1. When you go out to dinner with another couple, you...
a. Drop your credit card with a wordless understanding that you’ll split the bill down the middle, regardless of what everyone ordered.
b. Look at the bill, add up what the two of you ate and drank, and just pay that.
c. Reach for the check to pick up the whole tab without thinking twice; your friends will treat you next time.
2. Think about the kinds of parties you throw. They often...
a. Involve pizza, a quick home tour, and guests leaving around 11.
b. Vexingly wind up being on the same nights when most of your friends tell you that they already have other plans.
c. Lead to group picture sharing, storytelling, and hookups among your single friends.
3. Your friends invite you over to their place and introduce you to another couple they’re close with. You really hit it off. You...
a. Think it would be nice to see them again but don’t bother following up.
b. Get their contact info and try to hang out with them separately. It’s not like your friends own that couple.
c. Email everyone the next day suggesting that the six of you hang again...it was fun.
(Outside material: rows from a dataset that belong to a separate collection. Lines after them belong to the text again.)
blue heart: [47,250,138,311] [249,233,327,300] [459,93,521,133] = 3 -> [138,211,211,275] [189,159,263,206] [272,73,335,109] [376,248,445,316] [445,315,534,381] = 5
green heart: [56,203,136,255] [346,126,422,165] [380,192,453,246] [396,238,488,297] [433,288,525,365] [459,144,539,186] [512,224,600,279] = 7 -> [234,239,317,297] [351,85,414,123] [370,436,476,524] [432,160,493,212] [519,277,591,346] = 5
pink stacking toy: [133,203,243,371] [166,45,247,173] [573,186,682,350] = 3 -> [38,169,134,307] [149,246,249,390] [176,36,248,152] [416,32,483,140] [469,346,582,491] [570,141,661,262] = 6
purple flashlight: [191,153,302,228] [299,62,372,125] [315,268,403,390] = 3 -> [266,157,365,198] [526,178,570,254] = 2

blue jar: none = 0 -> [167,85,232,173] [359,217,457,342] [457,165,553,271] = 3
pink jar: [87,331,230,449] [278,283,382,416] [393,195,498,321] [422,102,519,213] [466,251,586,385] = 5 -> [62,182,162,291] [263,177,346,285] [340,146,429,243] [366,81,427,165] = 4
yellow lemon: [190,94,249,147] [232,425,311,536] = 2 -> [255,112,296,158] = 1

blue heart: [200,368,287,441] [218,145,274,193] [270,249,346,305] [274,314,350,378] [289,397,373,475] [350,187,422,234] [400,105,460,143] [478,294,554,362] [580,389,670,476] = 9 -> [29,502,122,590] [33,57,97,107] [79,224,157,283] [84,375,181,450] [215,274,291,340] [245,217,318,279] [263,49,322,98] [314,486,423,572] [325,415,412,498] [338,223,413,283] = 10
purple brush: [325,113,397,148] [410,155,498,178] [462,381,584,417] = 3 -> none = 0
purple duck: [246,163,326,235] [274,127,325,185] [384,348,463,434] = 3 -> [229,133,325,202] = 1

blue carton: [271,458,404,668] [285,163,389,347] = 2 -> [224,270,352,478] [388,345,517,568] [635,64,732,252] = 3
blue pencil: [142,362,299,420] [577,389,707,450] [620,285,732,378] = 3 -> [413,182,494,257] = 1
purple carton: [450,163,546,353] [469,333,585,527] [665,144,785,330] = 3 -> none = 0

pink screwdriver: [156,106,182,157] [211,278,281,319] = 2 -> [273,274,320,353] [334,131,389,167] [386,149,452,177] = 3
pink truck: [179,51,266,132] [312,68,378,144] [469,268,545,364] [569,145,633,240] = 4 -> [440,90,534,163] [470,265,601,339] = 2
4. You’re typically invited to your friends’ events...
a. A week beforehand.
b. When you bump into them at the store.
c. A month in advance because they said they wanted to “get you on our calendar.”
5. Drinking alcohol in any kind of social setting tends to...
a. Bring you out of your shells -- at least that’s what your friends tell you.
b. Make you the life of the party.
c. Necessitate emails the following morning with “SO SORRY” in the subject line.
6. When spending time with your friends’ children, you...
a. Say the right things about their cuteness but avoid prolonged interaction.
b. “Jokingly” ask when they’ll be put back in their animal cages.
c. Get wink-wink offers from your friends like, “Hey, guys, want to adopt our kids?”
7. The two of you get into a fight before meeting friends. You...
a. Call them up to cancel the evening…you’ll just be in snippy moods.
b. Chat up your friends’ good-looking spouses and shoot each other death stares.
c. Call a temporary truce so you can have a good night…even if you’re faking.
8. After friends have you over to their home for dinner, you...
a. Tell them, as you’re walking out the door, how nice it was since you never get your acts together to entertain.
b. Bring home the leftovers of whatever food and wine you brought.
c. Send them a quick email the next day to say thank you…and you’ll return the favor.
9 You’re in a group at your friends’ place, and people start gossiping about a couple you all know. You...
a. Keep dishing more dirt. “People! Guess how much Laurie and David’s new home cost? Oh, and Amy and Bill are divorcing.”
b. Nod and chuckle occasionally but don’t contribute anything. It’s bad karma.
c. Only chime in if it’s something funny and won’t make you look like jerks later on.
10. Conversations with friends always seem to drift toward...
a. A heated, table-pounding, and somewhat one-sided political discussion.
b. The latest antics of your adorable Bichon Frise -- accompanied by photos!
c. How you don’t see each other enough.